## WHAT IS NEEDED
From the first line to the last, copy the data exactly and drop the pictures.

[Saved entries]
↓↓↓
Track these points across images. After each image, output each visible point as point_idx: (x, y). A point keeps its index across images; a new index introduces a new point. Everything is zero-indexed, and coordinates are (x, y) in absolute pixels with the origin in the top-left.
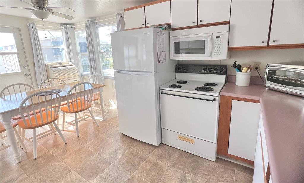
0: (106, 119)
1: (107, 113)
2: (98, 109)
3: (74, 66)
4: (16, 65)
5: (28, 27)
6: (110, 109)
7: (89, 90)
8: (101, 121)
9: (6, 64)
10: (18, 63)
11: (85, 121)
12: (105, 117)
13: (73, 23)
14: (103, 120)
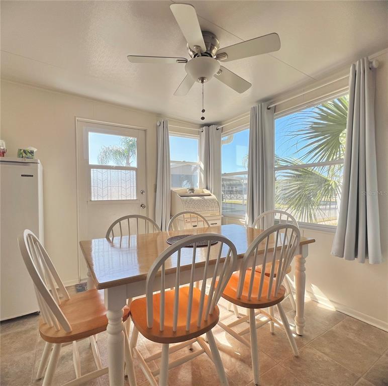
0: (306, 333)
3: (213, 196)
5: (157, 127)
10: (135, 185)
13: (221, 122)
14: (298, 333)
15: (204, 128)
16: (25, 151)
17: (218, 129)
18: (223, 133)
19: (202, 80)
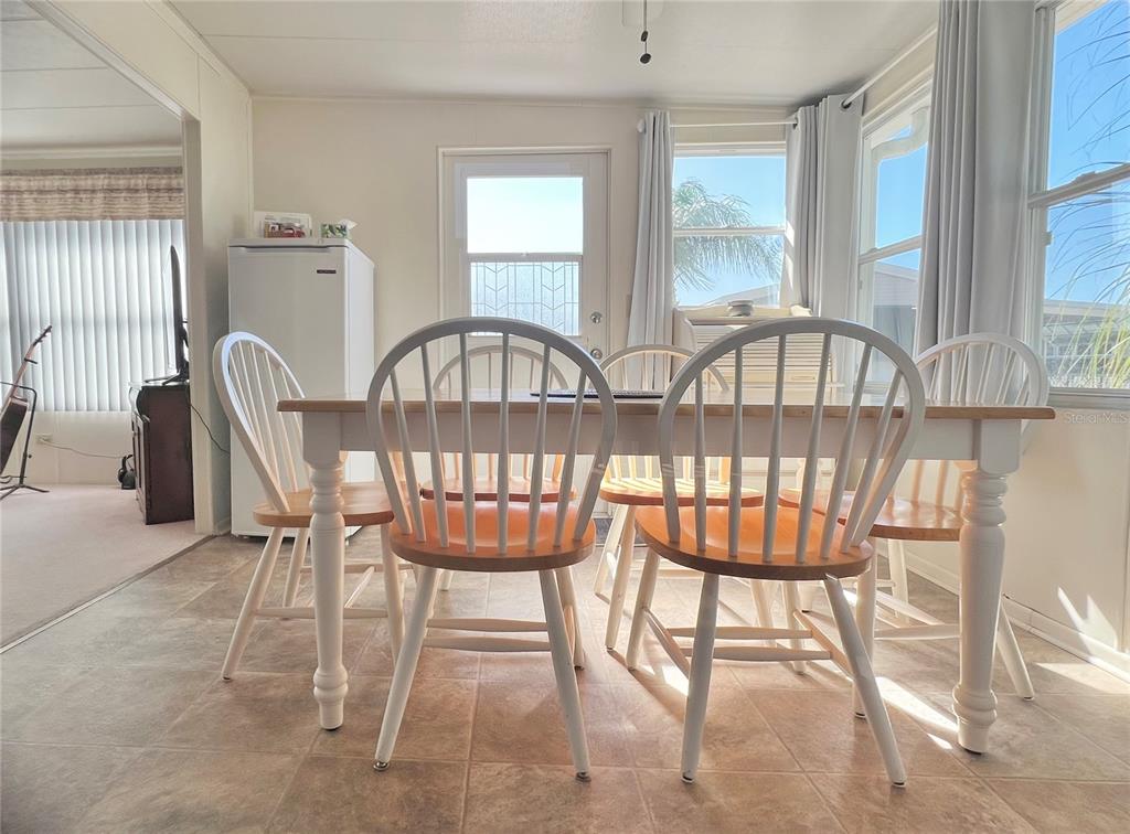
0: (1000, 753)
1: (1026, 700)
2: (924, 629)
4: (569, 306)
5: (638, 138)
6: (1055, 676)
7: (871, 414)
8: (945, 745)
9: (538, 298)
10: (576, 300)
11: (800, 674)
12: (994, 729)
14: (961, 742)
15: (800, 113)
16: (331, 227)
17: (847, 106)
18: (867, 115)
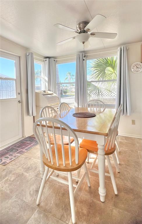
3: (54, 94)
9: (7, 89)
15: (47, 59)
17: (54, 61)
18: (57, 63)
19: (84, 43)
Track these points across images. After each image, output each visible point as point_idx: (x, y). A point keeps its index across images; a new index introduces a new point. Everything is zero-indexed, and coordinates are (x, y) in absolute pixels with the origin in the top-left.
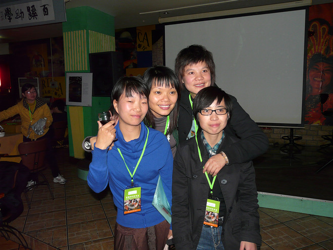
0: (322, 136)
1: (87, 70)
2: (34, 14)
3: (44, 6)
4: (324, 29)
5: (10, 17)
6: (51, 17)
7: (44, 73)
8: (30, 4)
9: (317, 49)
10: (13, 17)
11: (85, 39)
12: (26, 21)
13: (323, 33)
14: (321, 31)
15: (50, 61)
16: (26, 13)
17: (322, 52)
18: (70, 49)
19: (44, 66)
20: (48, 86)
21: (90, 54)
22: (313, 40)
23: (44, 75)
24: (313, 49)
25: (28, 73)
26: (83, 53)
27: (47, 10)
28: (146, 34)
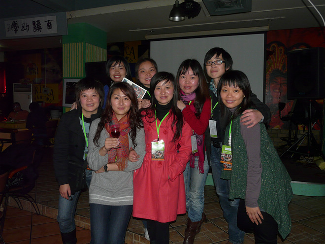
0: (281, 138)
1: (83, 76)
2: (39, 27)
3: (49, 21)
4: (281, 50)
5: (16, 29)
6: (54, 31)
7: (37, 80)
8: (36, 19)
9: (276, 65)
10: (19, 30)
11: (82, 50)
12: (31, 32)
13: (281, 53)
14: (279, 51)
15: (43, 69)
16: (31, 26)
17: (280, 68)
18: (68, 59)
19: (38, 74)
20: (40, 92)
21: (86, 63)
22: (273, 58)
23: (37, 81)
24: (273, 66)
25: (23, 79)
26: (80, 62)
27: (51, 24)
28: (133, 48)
↑↑↑
## SOLVED EXERCISE
Track these points across images. After each image, output each visible point as point_idx: (x, y). A point keeps its index across images; a new index introduces a new point. Everything is zero-indexed, and coordinates are (x, y) in absolute pixels with the origin in the top-left.
0: (106, 119)
1: (107, 113)
2: (98, 109)
3: (74, 66)
4: (16, 65)
5: (28, 27)
6: (110, 109)
7: (89, 90)
8: (101, 121)
9: (6, 64)
10: (18, 63)
11: (85, 121)
12: (105, 117)
13: (73, 23)
14: (103, 120)
0: (306, 333)
3: (213, 196)
5: (157, 127)
10: (135, 185)
13: (221, 122)
14: (298, 333)
15: (204, 128)
16: (25, 151)
17: (218, 129)
18: (223, 133)
19: (202, 80)
0: (1000, 753)
1: (1026, 700)
2: (924, 629)
4: (569, 306)
5: (638, 138)
6: (1055, 676)
7: (871, 414)
8: (945, 745)
9: (538, 298)
10: (576, 300)
11: (800, 674)
12: (994, 729)
14: (961, 742)
15: (800, 113)
16: (331, 227)
17: (847, 106)
18: (867, 115)
3: (54, 94)
9: (7, 89)
15: (47, 59)
17: (54, 61)
18: (57, 63)
19: (84, 43)
Track these points across images. After each image, output each visible point as point_idx: (x, y). A point keeps its index across images; a new index introduces a new point. Everything is zero-indexed, and coordinates are (x, y) in absolute pixels with the origin in the top-left.
0: (322, 136)
1: (87, 70)
2: (34, 14)
3: (44, 6)
4: (324, 29)
5: (10, 17)
6: (51, 17)
7: (44, 73)
8: (30, 4)
9: (317, 49)
10: (13, 17)
11: (85, 39)
12: (26, 21)
13: (323, 33)
14: (321, 31)
15: (50, 61)
16: (26, 13)
17: (322, 52)
18: (70, 49)
19: (44, 66)
20: (48, 86)
21: (90, 54)
22: (313, 40)
23: (44, 75)
24: (313, 49)
25: (28, 73)
26: (83, 53)
27: (47, 10)
28: (146, 34)
0: (281, 138)
1: (83, 76)
2: (39, 27)
3: (49, 21)
4: (281, 50)
5: (16, 29)
6: (54, 31)
7: (37, 80)
8: (36, 19)
9: (276, 65)
10: (19, 30)
11: (82, 50)
12: (31, 32)
13: (281, 53)
14: (279, 51)
15: (43, 69)
16: (31, 26)
17: (280, 68)
18: (68, 59)
19: (38, 74)
20: (40, 92)
21: (86, 63)
22: (273, 58)
23: (37, 81)
24: (273, 66)
25: (23, 79)
26: (80, 62)
27: (51, 24)
28: (133, 48)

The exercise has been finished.